期刊名称:Proceedings of the National Academy of Sciences
印刷版ISSN:0027-8424
电子版ISSN:1091-6490
出版年度:2015
卷号:112
期号:13
页码:4044-4049
DOI:10.1073/pnas.1417620112
语种:English
出版社:The National Academy of Sciences of the United States of America
摘要:SignificanceDendritic cells (DCs) are pivotal for immune responses as they present antigens to T cells. Different DC subsets have different functions and are associated with different diseases. For example, plasmacytoid DCs (pDCs) produce type 1 interferons and are associated with the autoimmune disease, systemic lupus erythematosus. Understanding control of survival/apoptosis in different DC subsets may not only provide a molecular basis for their homeostasis but also guide therapeutic intervention of immunopathology. We revealed that two major DC subsets (pDCs and conventional DCs) express distinct BCL-2 family proteins at different levels and this correlated with their survival requirements. Accordingly, clinically applicable antagonist drugs killed the appropriate DC subsets, informing on the future use of these compounds for treating immune-mediated damage. Dendritic cells (DCs) are heterogeneous, comprising subsets with functional specializations that play distinct roles in immunity as well as immunopathology. We investigated the molecular control of cell survival of two main DC subsets: plasmacytoid DCs (pDCs) and conventional DCs (cDCs) and their dependence on individual antiapoptotic BCL-2 family members.

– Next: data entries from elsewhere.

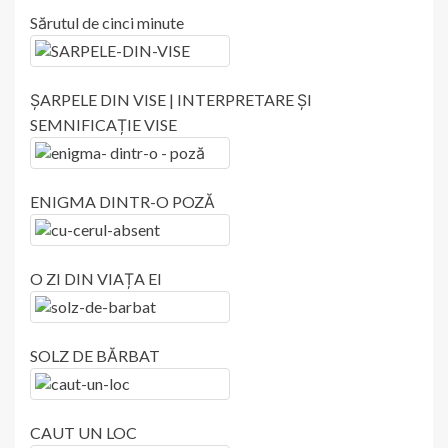
Sărutul de cinci minute
ȘARPELE DIN VISE | INTERPRETARE ȘI
SEMNIFICAȚIE VISE
ENIGMA DINTR-O POZĂ
O ZI DIN VIAȚA EI
SOLZ DE BĂRBAT
CAUT UN LOC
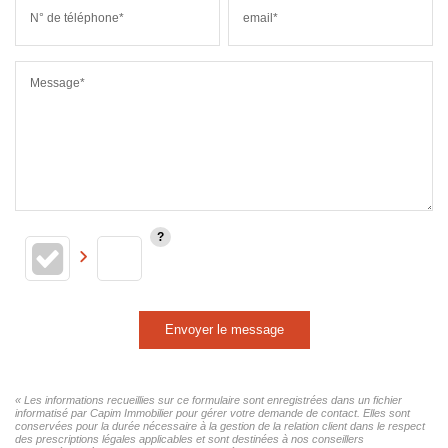
N° de téléphone*
email*
Message*
Envoyer le message
« Les informations recueillies sur ce formulaire sont enregistrées dans un fichier
informatisé par Capim Immobilier pour gérer votre demande de contact. Elles sont
conservées pour la durée nécessaire à la gestion de la relation client dans le respect
des prescriptions légales applicables et sont destinées à nos conseillers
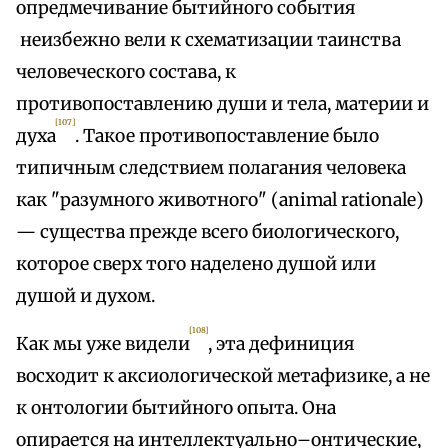
опредмечивание бытийного события
неизбежно вели к схематизации таинства
человеческого состава, к
противопоставлению души и тела, материи и
[107]
духа
. Такое противопоставление было
типичным следствием полагания человека
как "разумного животного" (animal rationale)
— существа прежде всего биологического,
которое сверх того наделено душой или
душой и духом.
[108]
Как мы уже видели
, эта дефиниция
восходит к аксиологической метафизике, а не
к онтологии бытийного опыта. Она
опирается на интеллектуально–онтические,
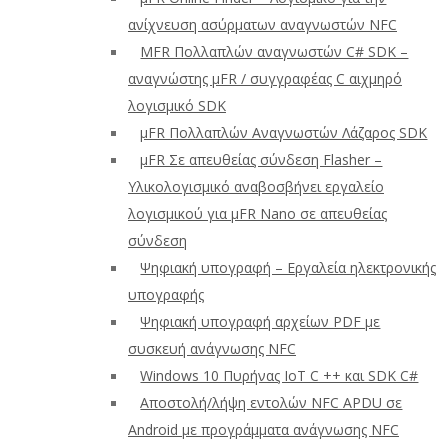
ανίχνευση ασύρματων αναγνωστών NFC
ΜFR Πολλαπλών αναγνωστών C# SDK –
αναγνώστης μFR / συγγραφέας C αιχμηρό
λογισμικό SDK
μFR Πολλαπλών Αναγνωστών Λάζαρος SDK
μFR Σε απευθείας σύνδεση Flasher –
Υλικολογισμικό αναβοσβήνει εργαλείο
λογισμικού για μFR Nano σε απευθείας
σύνδεση
Ψηφιακή υπογραφή – Εργαλεία ηλεκτρονικής
υπογραφής
Ψηφιακή υπογραφή αρχείων PDF με
συσκευή ανάγνωσης NFC
Windows 10 Πυρήνας IoT C ++ και SDK C#
Αποστολή/λήψη εντολών NFC APDU σε
Android με προγράμματα ανάγνωσης NFC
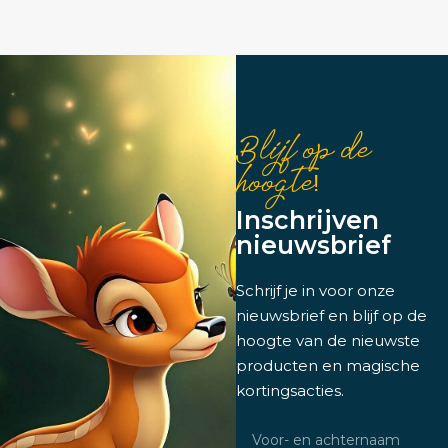
Blijf op de
hoogte!
Inschrijven
nieuwsbrief
Schrijf je in voor onze
nieuwsbrief en blijf op de
hoogte van de nieuwste
producten en magische
kortingsacties.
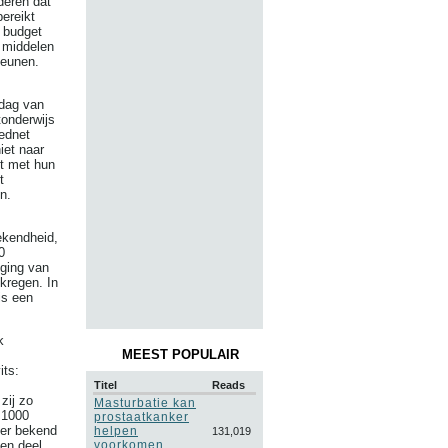
deren dat
ereikt
t budget
e middelen
teunen.
adag van
tonderwijs
Bednet
iet naar
ct met hun
t
n.
bekendheid,
0
jging van
kregen. In
is een
k
MEEST POPULAIR
its:
Titel
Reads
zij zo
Masturbatie kan
 1000
prostaatkanker
der bekend
helpen
131,019
voorkomen,
en deel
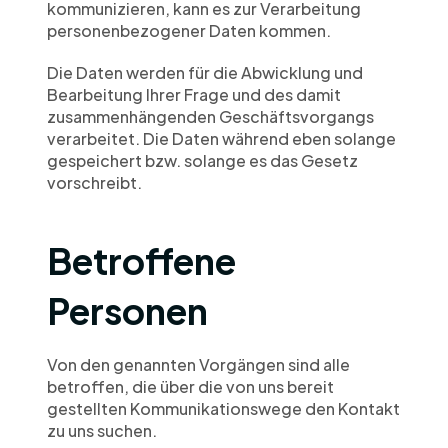
kommunizieren, kann es zur Verarbeitung 
personenbezogener Daten kommen.
Die Daten werden für die Abwicklung und 
Bearbeitung Ihrer Frage und des damit 
zusammenhängenden Geschäftsvorgangs 
verarbeitet. Die Daten während eben solange 
gespeichert bzw. solange es das Gesetz 
vorschreibt.
Betroffene 
Personen
Von den genannten Vorgängen sind alle 
betroffen, die über die von uns bereit 
gestellten Kommunikationswege den Kontakt 
zu uns suchen.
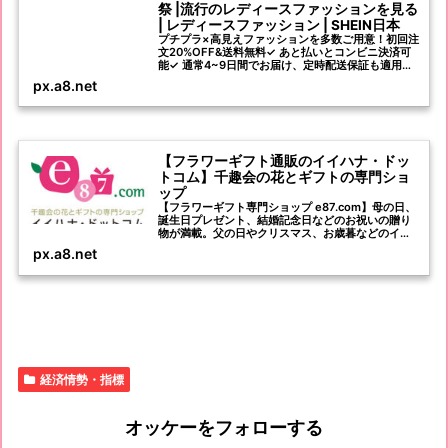
祭 |流行のレディースファッションを見る
| レディースファッション | SHEIN日本
プチプラ×高見えファッションを多数ご用意！初回注
文20%OFF&送料無料✓ あと払いとコンビニ決済可
能✓ 通常4~9日間でお届け、定時配送保証も適用可
能✓ 40日以内返品無料✓ 新着商品毎日1000+登場✓
px.a8.net
お得な商品割引とクーポンが盛りだくさん✓
【フラワーギフト通販のイイハナ・ドッ
トコム】千趣会の花とギフトの専門ショ
ップ
【フラワーギフト専門ショップ e87.com】母の日、
誕生日プレゼント、結婚記念日などのお祝いの贈り
物が満載。父の日やクリスマス、お歳暮などのイベ
ントにおすすめの花ギフトを心を込めてお届けしま
px.a8.net
す。
経済情勢・指標
オッケーをフォローする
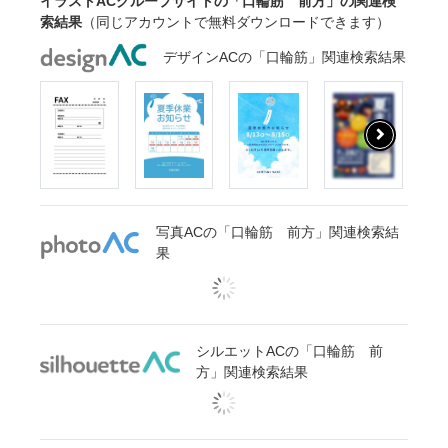
イラストACグループサイトの「口輪筋 前方」の関連検
索結果
（同じアカウントで無料ダウンロードできます）
デザインACの「口輪筋」関連検索結果
写真ACの「口輪筋 前方」関連検索結
果
シルエットACの「口輪筋 前
方」関連検索結果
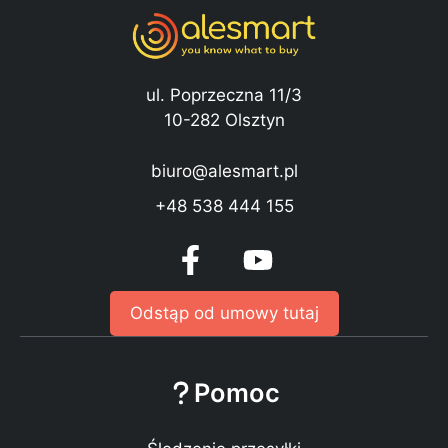
ul. Poprzeczna 11/3
10-282 Olsztyn
biuro@alesmart.pl
+48 538 444 155
Odstąp od umowy tutaj
Pomoc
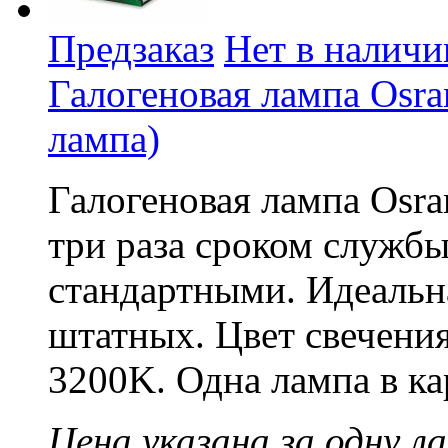
Предзаказ
Нет в наличи
Галогеновая лампа Osram
лампа)
Галогеновая лампа Osra
три раза сроком службы
стандартными. Идеальн
штатных. Цвет свечени
3200K. Одна лампа в ка
Цена указана за одну ла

Compared with cDCs, pDCs had higher expression of BCL-2, lower A1, and similar levels of MCL-1 and BCL-XL. Transgenic overexpression of BCL-2 increased the pDC pool size in vivo with only minor impact on cDCs. With a view to immune intervention, we tested BCL-2 inhibitors and found that ABT-199 (the BCL-2 specific inhibitor) selectively killed pDCs but not cDCs. Conversely, genetic knockdown of A1 profoundly reduced the proportion of cDCs but not pDCs. We also found that conditional ablation of MCL-1 significantly reduced the size of both DC populations in mice and impeded DC-mediated immune responses. Thus, we revealed that the two DC types have different cell survival requirements. The molecular basis of survival of different DC subsets thus advocates the antagonism of selective BCL-2 family members for treating diseases pertaining to distinct DC subsets.